Editorial Vignovin - Août

 

La sécheresse dans les vignes se double de vagues de chaleur

Une canicule dès le mois de juin, ce fut du jamais vu de mémoire de météorologue. La vague de chaleur ajoutée à la sécheresse a impacté le vignoble notamment dans le grand Sud-Est.  La question de la mise en place nouvelles pratiques culturales ne fait plus aucun doute.

Du jamais vu depuis que les statistiques de la météo existent. Le pays a souffert d’une canicule dès la fin juin suivi d’une seconde vague en juillet. Le premier épisode fut particulièrement violent sur une bande partant de la plaine du Roussillon jusqu’aux rives gardoises du Rhône. Le pic de température du 29 juin, proche des 45 degrés Celsius, a provoqué des brûlures sur le feuillage des vignes. Pour le seul département du Gard, le phénomène a touché 2 500 hectares. La vallée du Rhône a été moins impactée par la chaleur, même si, par endroit, 20 % du vignoble a été touché.

Questionnement de la production

« Cette situation nouvelle provoque deux types de réactions chez les producteurs, relève Martina Widmer, œnologue chez Visavis, une société de conseils qui accompagne des domaines tant sur la viticulture que la vinification en culture traditionnelle, bio et biodynamie. D’une part, l’évidence du réchauffement climatique ne fait plus débat dans la profession. D’autre part, le manque de retour d’expérience sur des phénomènes nouveaux provoque de l’inquiétude ».

Feuillage brûlé

Cette œnologue apporte une première distinction entre la sécheresse et la chaleur. « La sècheresse, qui a touché aussi le Val de Loire, est récurrente depuis plusieurs années. Mais en juin 2019, s’est ajouté aux phénomènes de sècheresse, un épisode de chaleur beaucoup plus précoce que lors des dernières canicules. Les feuilles, encore très jeunes, étaient encore incapables de se défendre ». Conséquence : le feuillage brûle et tombe de la plante. Cette source d’énergie absente, la vigne se met en mode survie pour tenir jusqu’à l’année suivante et fait l’impasse sur sa reproduction d’où l’absence de raisin. Le feuillage protecteur du soleil disparu, les jeunes grains se dessèchent, voire chutent.

Travail de cave compliqué

La sécheresse provoque également les phénomènes similaires avec une réduction des cycles végétatifs, un flétrissement des raisins, une perte en jus et une augmentation importante du taux de sucre. « Conséquence, le taux d’alcool est plus important et l’acidité baisse, reprend Martina Widmer. Quant aux tanins, le manque de maturité amplifiera leur dureté.
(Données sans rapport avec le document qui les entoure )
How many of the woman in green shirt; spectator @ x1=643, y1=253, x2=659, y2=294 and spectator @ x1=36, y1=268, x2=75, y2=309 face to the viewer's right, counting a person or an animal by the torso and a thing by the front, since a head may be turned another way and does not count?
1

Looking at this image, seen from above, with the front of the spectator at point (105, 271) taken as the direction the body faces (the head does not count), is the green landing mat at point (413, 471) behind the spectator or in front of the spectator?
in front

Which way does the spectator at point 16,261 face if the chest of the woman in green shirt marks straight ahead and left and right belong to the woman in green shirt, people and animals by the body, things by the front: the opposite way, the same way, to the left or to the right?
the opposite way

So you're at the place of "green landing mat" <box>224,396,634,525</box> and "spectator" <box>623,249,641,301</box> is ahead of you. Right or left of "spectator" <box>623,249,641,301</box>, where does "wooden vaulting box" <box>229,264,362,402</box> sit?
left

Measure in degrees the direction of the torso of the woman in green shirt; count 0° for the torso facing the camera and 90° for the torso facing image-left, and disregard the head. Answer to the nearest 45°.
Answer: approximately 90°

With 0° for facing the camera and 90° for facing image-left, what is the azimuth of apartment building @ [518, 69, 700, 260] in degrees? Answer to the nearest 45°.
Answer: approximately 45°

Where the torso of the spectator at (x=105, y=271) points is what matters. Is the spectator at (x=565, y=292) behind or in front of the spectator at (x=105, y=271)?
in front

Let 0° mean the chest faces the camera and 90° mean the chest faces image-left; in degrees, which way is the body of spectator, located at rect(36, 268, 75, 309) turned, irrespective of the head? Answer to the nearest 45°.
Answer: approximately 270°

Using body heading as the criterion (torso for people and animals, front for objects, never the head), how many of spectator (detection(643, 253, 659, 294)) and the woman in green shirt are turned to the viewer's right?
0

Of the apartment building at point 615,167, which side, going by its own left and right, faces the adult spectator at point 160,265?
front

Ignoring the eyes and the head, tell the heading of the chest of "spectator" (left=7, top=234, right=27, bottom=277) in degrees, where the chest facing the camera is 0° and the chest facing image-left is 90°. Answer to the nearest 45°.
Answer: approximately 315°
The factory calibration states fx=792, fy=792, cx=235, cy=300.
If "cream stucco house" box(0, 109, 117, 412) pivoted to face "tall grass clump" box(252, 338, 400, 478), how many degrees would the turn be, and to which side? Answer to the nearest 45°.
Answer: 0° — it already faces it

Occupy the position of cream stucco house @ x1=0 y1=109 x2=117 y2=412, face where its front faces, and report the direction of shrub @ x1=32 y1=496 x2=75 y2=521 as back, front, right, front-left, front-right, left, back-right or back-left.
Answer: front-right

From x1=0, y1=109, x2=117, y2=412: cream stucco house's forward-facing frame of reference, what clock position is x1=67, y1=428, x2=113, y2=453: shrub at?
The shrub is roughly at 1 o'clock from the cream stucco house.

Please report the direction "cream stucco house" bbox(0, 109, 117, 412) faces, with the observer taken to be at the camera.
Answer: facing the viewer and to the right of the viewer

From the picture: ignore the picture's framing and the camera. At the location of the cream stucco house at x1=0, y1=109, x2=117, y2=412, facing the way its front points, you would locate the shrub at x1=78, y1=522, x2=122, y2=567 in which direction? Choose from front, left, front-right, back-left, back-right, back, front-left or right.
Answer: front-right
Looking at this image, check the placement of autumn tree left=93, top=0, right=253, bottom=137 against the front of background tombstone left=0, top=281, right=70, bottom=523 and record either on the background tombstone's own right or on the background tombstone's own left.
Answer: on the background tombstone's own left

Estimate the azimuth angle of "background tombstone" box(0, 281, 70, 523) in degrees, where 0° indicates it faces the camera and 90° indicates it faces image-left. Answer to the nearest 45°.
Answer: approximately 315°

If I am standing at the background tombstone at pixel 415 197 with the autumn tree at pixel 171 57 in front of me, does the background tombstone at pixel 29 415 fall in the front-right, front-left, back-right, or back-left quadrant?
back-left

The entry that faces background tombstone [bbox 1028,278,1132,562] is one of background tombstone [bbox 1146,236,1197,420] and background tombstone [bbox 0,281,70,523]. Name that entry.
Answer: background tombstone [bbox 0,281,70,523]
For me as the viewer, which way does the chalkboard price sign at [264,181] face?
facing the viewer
L’ensemble de l’équilibre général alcool, acidité, tanins s’en trouve affecté. Le phénomène touche plusieurs régions d’Europe, même la Suisse. Pour l’instant, nous sommes encore suspendus à l’arrivée de pluies qui peuvent changer la donne. Je pense que les vendanges seront, cette année encore, précoces ».

Récolte normale

Selon les Vignerons indépendants (7 000 producteurs), « la récolte 2019 devrait, malgré tout, être proche de la normale pour certains vignobles (Bordeaux, Champagne, Vallée du Rhône, Alsace) ou en retrait par rapport à 2018 pour d'autres régions viticoles comme le Languedoc-Roussillon ou certains vignobles de la Vallée de la Loire plus durement touchés par les aléas climatiques qui ont jalonné la saison ».
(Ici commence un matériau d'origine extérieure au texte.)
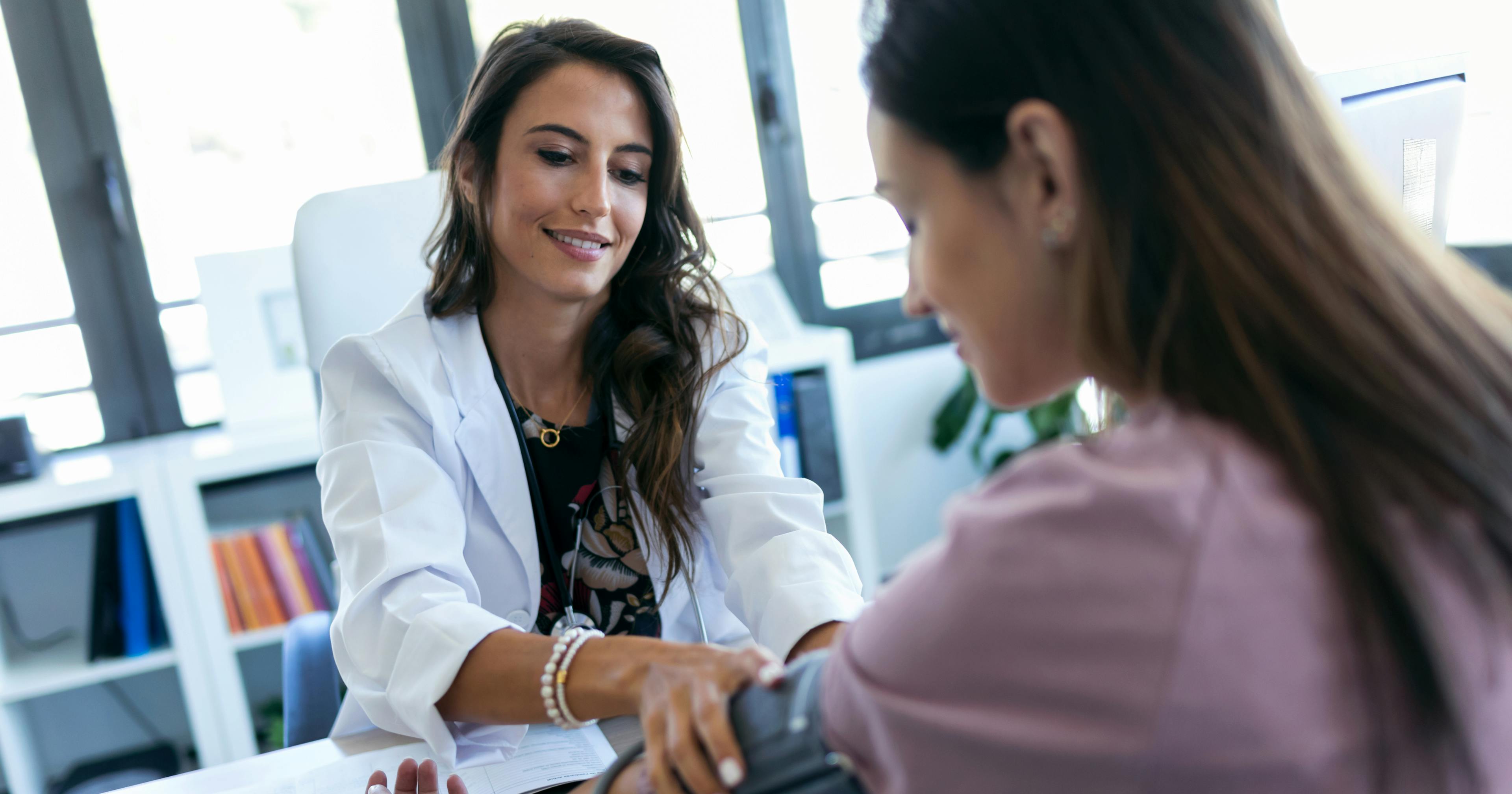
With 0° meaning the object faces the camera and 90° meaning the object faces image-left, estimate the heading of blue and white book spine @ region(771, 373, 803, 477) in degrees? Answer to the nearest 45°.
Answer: approximately 0°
Nouvelles méthodes culturales

Une des solutions à long terme passe par l’irrigation. Vue l’étendue du vignoble, ce travail de Romains sera long et coûteux à mettre en place. « D’autres solutions séduisent les viticulteurs, reprend Martina Widmer comme la plantation d’arbres pour créer de l’ombre et de la fraicheur sur les ceps, le paillage pour conserver l’humidité, des herbes semées inter-rangs pour apporter de la matière organique sans réduire l’apport hydrique de la vigne. Nous pouvons aussi agir sur la quantité du feuillage pour optimiser la consommation d’eau de la plante ».

Face au réchauffement climatique, toutes les régions viticoles travaillent sur l’adoption de nouveaux cépages mieux adaptés. Mais l’INAO veille sur le respect de la typicité des vins. La filière doit relever des problématiques complexes et compliquées à la fois. Nous sommes bien loin des pratiques des années 70 où l’ajout de sucres avec la chaptalisation palliait le manque de maturité dû à la fraicheur de nos terroirs. Qu’une seule génération sépare les viticulteurs de cette époque. A la génération qui arrive de réinventer sa viticulture.